The family members appealed to the European Court of Human Rights on January 11, 2018.

Venice Commission Deems Prime Minister's Role in Appointing and Dismissing Anti-Corruption Bureau Head 'Problematic'

The Venice Commission has adopted an opinion on the provisions of the law in the fight against corruption concerning the Anti-Corruption Bureau. According to their assessment, the bureau cannot function as an independent entity, given that its head is appointed by the Prime Minister, and they deem it problematic.

The Venice Commission received a request from Parliament Chairman Shalva Papuashvili on September 22, 2023, to prepare a report regarding the anti-corruption bureau.

"In this opinion, the Venice Commission outlines that independence with an adequate level of structural and operational autonomy, involving legal and institutional arrangements to prevent political or other influence is considered a fundamental requirement for specialised anti-corruption bodies. In this respect, various positive features of the new provisions of the Law have been noted, in particular the fact that the ACB has been established as a separate structure with a high degree of financial independence.

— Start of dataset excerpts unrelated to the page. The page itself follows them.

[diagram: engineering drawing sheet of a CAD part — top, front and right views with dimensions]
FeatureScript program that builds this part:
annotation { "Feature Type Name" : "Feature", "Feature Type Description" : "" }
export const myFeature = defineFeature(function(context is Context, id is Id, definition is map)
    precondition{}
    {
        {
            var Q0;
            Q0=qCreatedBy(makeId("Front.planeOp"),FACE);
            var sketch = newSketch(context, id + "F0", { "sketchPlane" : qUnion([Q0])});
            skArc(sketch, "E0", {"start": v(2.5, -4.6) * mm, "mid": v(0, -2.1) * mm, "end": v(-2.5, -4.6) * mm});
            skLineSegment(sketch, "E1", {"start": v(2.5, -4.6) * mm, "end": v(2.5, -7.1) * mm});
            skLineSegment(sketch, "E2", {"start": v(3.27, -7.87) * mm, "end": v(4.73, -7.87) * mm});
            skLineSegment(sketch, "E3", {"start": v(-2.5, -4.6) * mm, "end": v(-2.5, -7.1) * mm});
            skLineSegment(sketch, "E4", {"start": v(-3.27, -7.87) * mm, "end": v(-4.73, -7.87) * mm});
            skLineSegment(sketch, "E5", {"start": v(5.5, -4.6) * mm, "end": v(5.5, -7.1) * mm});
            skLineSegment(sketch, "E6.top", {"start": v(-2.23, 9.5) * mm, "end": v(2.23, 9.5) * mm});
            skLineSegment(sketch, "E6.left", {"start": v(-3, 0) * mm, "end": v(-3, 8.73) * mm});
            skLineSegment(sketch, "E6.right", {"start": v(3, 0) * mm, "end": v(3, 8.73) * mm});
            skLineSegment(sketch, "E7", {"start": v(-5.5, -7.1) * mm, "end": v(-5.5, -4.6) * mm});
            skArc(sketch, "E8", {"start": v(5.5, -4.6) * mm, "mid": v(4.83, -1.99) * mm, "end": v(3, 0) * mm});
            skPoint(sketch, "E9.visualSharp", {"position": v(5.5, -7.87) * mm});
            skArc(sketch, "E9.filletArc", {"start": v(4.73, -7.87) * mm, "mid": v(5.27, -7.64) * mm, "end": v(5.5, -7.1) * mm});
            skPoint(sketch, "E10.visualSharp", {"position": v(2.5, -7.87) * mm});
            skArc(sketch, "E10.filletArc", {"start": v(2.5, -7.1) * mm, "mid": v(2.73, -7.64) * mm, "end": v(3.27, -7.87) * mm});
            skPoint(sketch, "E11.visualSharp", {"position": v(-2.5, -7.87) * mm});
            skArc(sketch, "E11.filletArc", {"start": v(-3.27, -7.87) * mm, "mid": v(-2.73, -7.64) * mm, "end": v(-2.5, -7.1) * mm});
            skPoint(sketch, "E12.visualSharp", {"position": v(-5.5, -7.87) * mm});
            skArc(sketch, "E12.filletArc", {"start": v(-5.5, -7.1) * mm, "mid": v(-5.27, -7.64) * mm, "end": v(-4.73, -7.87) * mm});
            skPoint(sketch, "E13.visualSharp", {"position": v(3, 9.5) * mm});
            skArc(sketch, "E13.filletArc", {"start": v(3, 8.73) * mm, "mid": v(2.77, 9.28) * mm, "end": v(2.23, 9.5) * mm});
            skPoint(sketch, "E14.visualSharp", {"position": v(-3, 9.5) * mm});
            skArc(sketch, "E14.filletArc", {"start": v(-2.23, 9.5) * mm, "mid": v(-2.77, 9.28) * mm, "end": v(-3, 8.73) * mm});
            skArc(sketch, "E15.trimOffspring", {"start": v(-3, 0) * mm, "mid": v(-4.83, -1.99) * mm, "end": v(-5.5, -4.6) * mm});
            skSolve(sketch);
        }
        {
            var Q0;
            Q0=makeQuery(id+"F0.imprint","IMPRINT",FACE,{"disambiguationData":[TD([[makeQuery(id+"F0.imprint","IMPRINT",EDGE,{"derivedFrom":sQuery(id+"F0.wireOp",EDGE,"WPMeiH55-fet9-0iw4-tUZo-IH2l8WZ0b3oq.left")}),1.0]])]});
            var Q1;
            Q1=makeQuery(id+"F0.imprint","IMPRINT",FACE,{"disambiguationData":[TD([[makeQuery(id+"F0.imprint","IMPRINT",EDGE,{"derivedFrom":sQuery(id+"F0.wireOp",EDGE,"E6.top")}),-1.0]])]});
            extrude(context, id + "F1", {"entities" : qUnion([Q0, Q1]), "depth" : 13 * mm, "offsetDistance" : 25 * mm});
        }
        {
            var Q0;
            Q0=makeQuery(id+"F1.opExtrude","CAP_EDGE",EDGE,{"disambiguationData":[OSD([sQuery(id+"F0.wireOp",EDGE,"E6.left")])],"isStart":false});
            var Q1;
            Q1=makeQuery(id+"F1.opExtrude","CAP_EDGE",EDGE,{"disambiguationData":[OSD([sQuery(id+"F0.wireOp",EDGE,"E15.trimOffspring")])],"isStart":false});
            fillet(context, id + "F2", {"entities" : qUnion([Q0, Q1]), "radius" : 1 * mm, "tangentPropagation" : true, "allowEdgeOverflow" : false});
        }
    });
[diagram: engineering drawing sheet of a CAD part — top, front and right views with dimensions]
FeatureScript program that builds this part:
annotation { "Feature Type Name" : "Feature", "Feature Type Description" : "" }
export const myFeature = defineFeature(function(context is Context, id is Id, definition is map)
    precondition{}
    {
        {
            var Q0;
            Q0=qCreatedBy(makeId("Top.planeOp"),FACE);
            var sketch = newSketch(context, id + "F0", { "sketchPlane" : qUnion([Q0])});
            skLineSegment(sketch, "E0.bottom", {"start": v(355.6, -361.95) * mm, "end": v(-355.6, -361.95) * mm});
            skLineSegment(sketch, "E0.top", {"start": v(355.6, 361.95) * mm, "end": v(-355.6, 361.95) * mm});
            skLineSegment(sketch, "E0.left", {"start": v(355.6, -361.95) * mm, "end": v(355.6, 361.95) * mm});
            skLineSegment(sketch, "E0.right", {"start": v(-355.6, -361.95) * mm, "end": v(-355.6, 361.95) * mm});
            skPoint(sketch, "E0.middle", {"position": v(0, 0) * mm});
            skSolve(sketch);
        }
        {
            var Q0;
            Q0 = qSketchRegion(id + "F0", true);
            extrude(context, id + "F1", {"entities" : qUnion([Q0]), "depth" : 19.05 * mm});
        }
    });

Nevertheless, the Venice Commission finds that the current institutional design does not provide for a sufficient degree of independence of the ACB and considers that its competencies to oversee the financing of political parties and monitor asset and interest declarations of high-level officials require additional safeguards to be included in the Law. In this connection, the fact that the appointment and dismissal of the head of the ACB is to a large extent in the hands of the Prime Minister is particularly problematic," the opinion reads.